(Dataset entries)
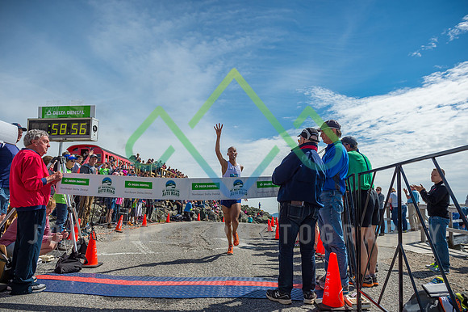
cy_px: 156
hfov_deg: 69.4
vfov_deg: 49.5
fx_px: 338
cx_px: 234
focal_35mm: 26
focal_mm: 26
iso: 640
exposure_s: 1/8000
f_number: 5.6
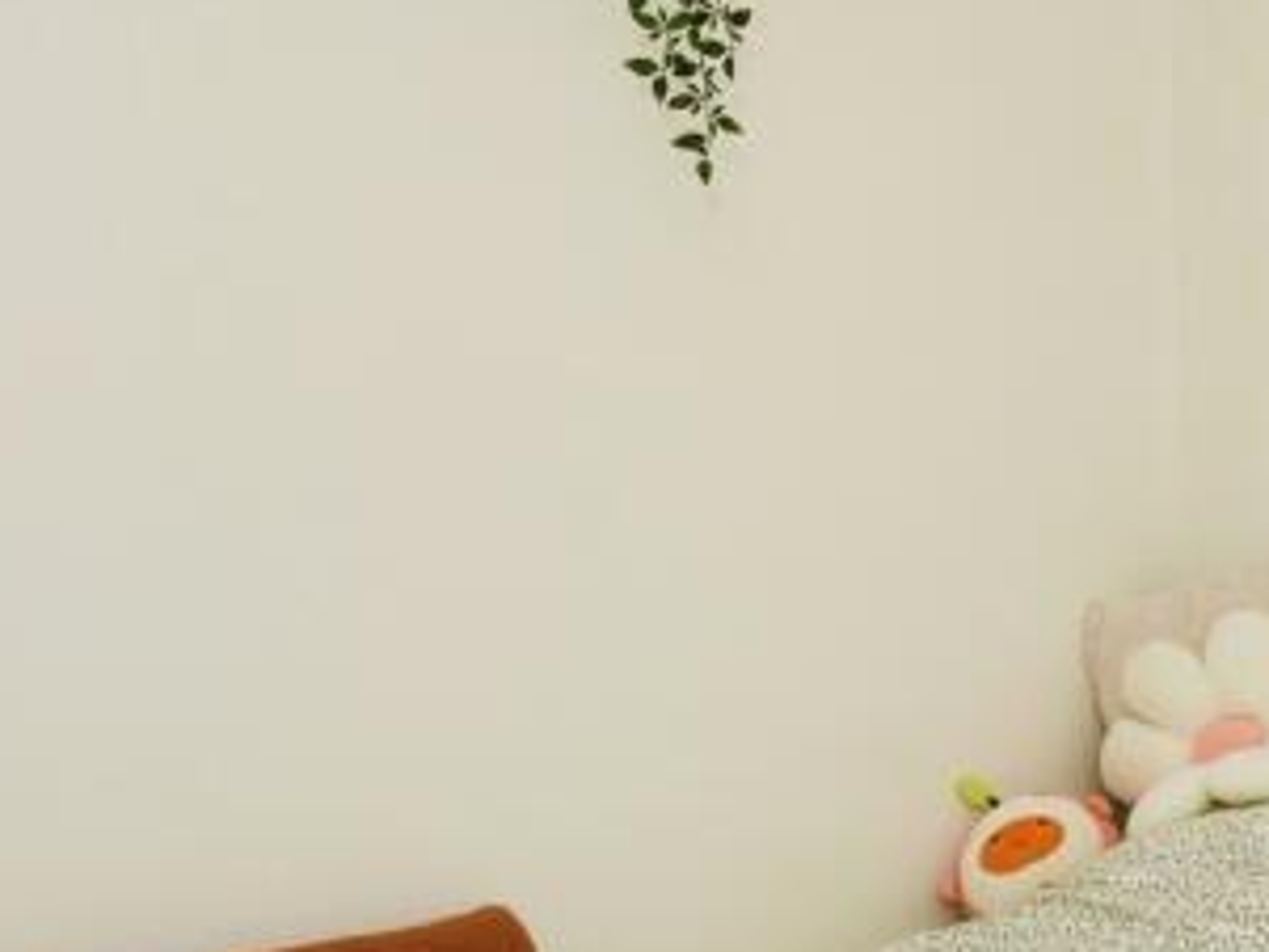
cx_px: 1644
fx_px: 1797
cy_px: 478
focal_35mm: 49
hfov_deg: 30.7
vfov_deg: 29.7
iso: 400
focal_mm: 10
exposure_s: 1/60
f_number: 8
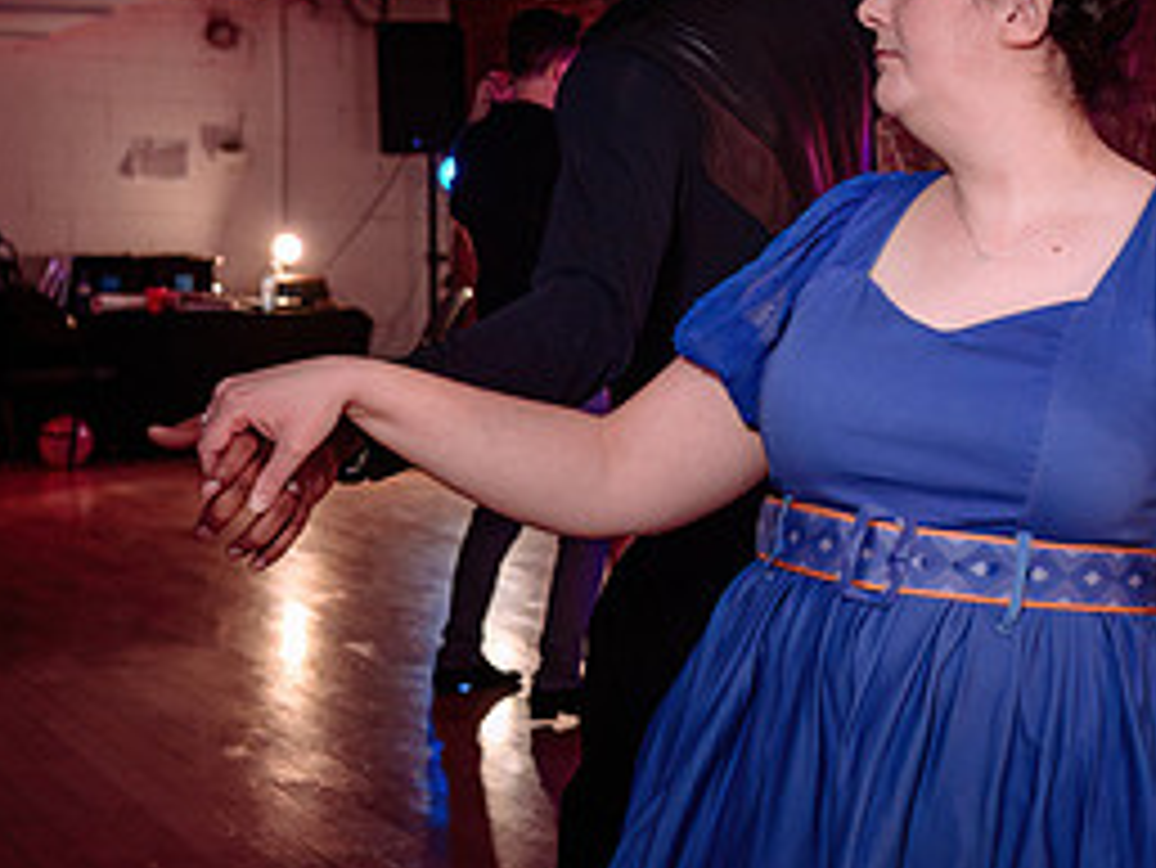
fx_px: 2873
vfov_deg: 17.2
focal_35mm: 86
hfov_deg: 21.8
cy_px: 407
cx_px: 1210
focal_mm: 34
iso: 640
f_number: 3.5
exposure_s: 1/100
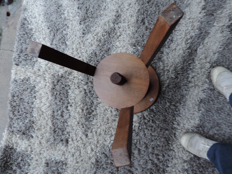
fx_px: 161
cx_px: 116
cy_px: 87
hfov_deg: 71.6
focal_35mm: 24
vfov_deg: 56.8
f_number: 3
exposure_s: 1/10
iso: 400
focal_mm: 4.3
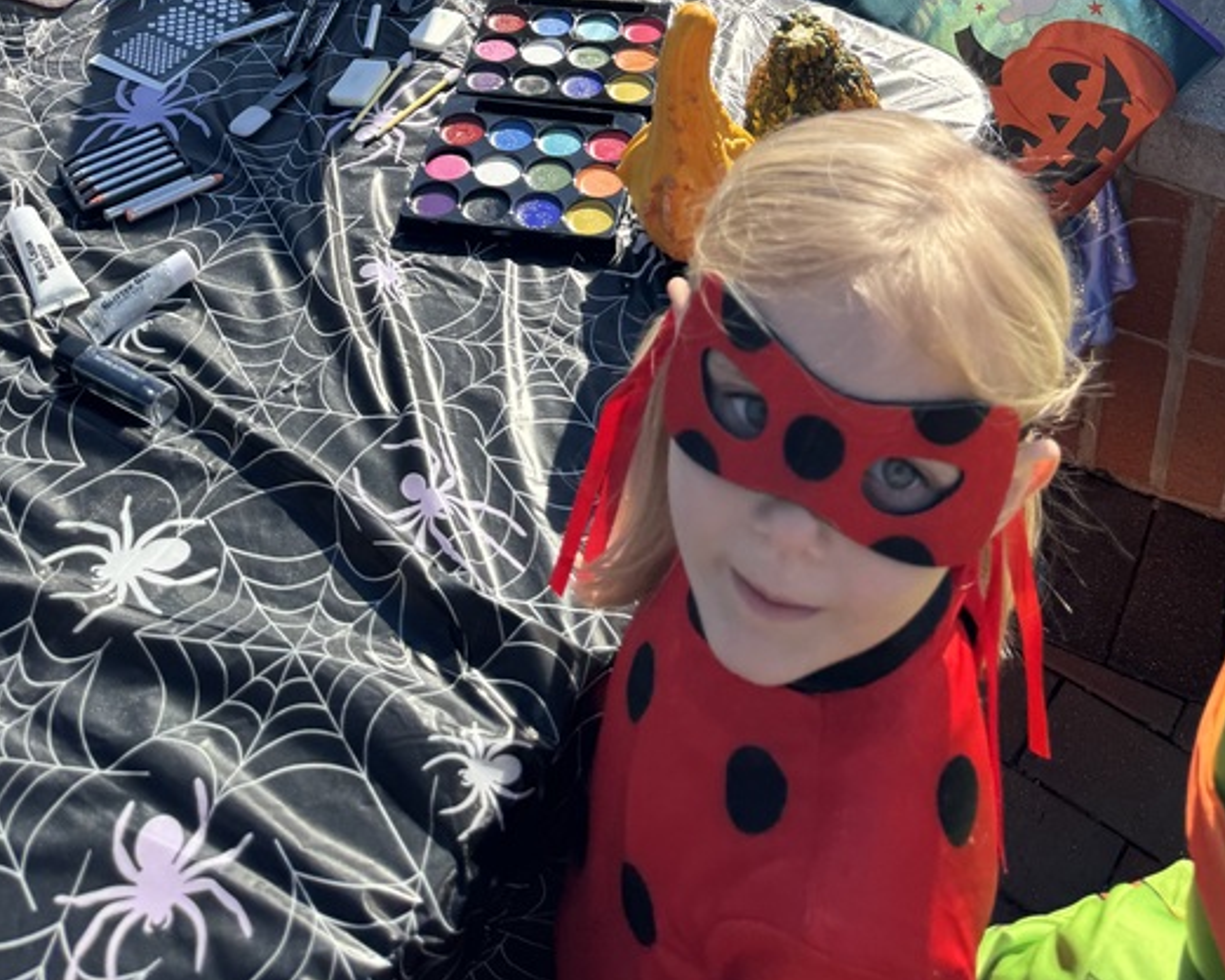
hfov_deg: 40.3
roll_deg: +1.5
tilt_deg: -30.4
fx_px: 1668
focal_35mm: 46
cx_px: 651
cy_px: -207
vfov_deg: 28.4
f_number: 1.78
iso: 80
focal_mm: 6.76
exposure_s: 1/2331
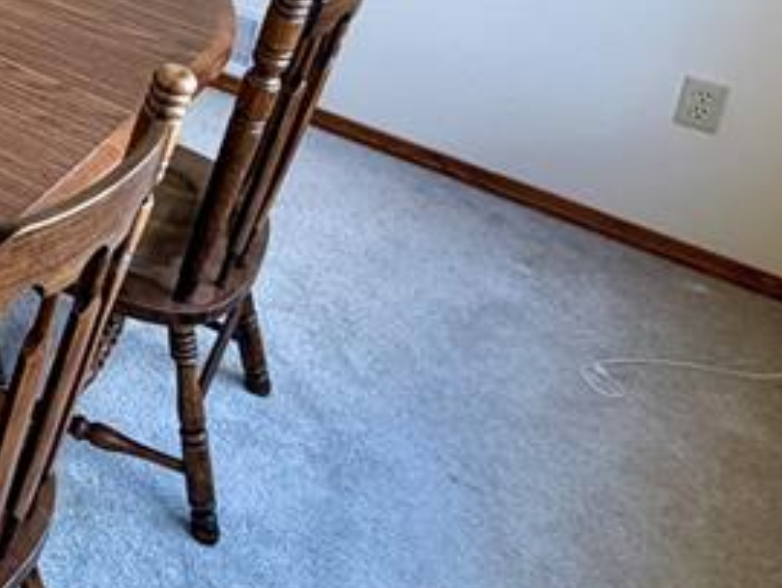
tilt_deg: -19.6
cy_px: -164
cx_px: -281
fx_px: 1198
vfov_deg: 24.3
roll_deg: -0.7
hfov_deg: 28.4
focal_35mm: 53
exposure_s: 1/120
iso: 100
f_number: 2.2
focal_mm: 2.22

▸ Task to carry out
One exact copy of the data is required, and it should hold no pictures.

▸ Response to this task
cy_px: 156
hfov_deg: 69.4
vfov_deg: 49.5
fx_px: 338
cx_px: 234
focal_35mm: 26
focal_mm: 26
iso: 640
exposure_s: 1/8000
f_number: 5.6
cx_px: 1644
fx_px: 1797
cy_px: 478
focal_35mm: 49
hfov_deg: 30.7
vfov_deg: 29.7
iso: 400
focal_mm: 10
exposure_s: 1/60
f_number: 8
fx_px: 2873
vfov_deg: 17.2
focal_35mm: 86
hfov_deg: 21.8
cy_px: 407
cx_px: 1210
focal_mm: 34
iso: 640
f_number: 3.5
exposure_s: 1/100
fx_px: 161
cx_px: 116
cy_px: 87
hfov_deg: 71.6
focal_35mm: 24
vfov_deg: 56.8
f_number: 3
exposure_s: 1/10
iso: 400
focal_mm: 4.3
hfov_deg: 40.3
roll_deg: +1.5
tilt_deg: -30.4
fx_px: 1668
focal_35mm: 46
cx_px: 651
cy_px: -207
vfov_deg: 28.4
f_number: 1.78
iso: 80
focal_mm: 6.76
exposure_s: 1/2331
tilt_deg: -19.6
cy_px: -164
cx_px: -281
fx_px: 1198
vfov_deg: 24.3
roll_deg: -0.7
hfov_deg: 28.4
focal_35mm: 53
exposure_s: 1/120
iso: 100
f_number: 2.2
focal_mm: 2.22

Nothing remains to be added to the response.